Conservez la page sur laquelle vous vous êtes appuyé, avec la date à laquelle vous l'avez lue
Exemple hypothetique : Bastien a reçu d'un intermédiaire les montants du cadre et souhaite obtenir une preuve des conditions auxquelles il s'est réellement appuyé. Deux dossiers méritent d'être constitués.

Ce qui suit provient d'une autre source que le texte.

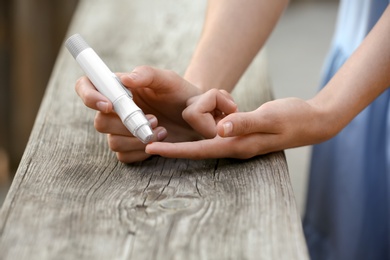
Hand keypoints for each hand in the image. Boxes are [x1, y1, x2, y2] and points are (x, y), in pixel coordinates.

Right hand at [75, 66, 201, 162]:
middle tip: (153, 119)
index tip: (109, 105)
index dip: (89, 96)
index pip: (86, 87)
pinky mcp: (131, 148)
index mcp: (118, 88)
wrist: (198, 118)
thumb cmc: (181, 94)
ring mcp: (121, 131)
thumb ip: (147, 74)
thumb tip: (124, 79)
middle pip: (100, 121)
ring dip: (137, 139)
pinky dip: (142, 152)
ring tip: (162, 130)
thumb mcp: (168, 80)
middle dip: (126, 124)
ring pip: (113, 142)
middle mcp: (115, 110)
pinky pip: (124, 156)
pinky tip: (159, 142)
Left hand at [145, 98, 337, 158]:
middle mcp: (236, 147)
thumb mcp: (270, 116)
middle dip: (174, 150)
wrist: (313, 120)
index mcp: (239, 144)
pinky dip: (200, 135)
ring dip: (184, 144)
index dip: (176, 150)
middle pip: (199, 151)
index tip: (153, 149)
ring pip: (206, 145)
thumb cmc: (294, 117)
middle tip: (148, 146)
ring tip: (162, 138)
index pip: (201, 149)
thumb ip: (245, 122)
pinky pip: (216, 138)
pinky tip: (191, 130)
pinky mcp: (243, 135)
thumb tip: (221, 129)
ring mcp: (239, 142)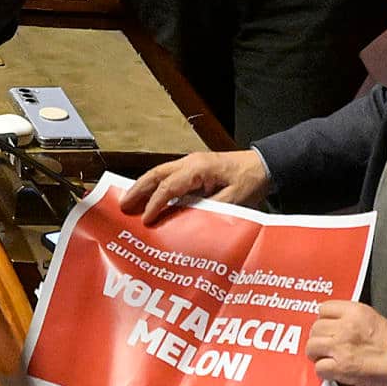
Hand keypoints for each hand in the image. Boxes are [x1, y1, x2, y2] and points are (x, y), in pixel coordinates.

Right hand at [116, 147, 269, 217]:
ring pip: (159, 174)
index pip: (169, 186)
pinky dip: (155, 187)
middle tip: (122, 205)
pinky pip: (169, 177)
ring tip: (128, 202)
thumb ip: (208, 210)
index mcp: (198, 168)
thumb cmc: (250, 181)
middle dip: (138, 190)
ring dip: (143, 187)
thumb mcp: (233, 200)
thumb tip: (185, 222)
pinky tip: (149, 199)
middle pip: (156, 174)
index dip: (155, 204)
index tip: (145, 220)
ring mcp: (190, 164)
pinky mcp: (193, 170)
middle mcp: (189, 163)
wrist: (264, 165)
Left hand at [306, 299, 386, 385]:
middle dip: (318, 338)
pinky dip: (323, 372)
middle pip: (315, 328)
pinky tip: (331, 372)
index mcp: (355, 311)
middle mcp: (345, 326)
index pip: (324, 308)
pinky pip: (319, 368)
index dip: (324, 320)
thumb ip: (351, 319)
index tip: (326, 327)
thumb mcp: (372, 319)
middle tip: (325, 345)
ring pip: (312, 346)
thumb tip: (335, 326)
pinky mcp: (341, 367)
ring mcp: (341, 346)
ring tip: (325, 358)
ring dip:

Le premier est un dossier de vérification : des copies imprimées ou sauvegardées de la page officielle et de ses réponses, chacune estampillée de la date de récupération, plus une confirmation écrite d'un avocat des montants et du processus en cours à cette date.
Ce n'est pas glamour et c'est le dossier qui protège Bastien si les conditions changent entre sa décision et son paiement, ou si quelqu'un lui dit plus tard quelque chose de différent. Le second est le dossier de fond pour la classification sous-jacente, et il ressemble à n'importe quel dossier d'immigration fondé sur l'emploi : preuve de son rôle et de sa portée, dossiers de l'entreprise, qualifications et tout ce qu'exige la classification spécifique. Deux documents valent la peine d'être refusés plutôt que collectés.
Les instructions de paiement transmises par message ou pièce jointe ne devraient jamais être suivies sans vérification indépendante via le canal officiel. Et toute garantie écrite d’un résultat est une raison pour s’arrêter, car personne ne peut en donner.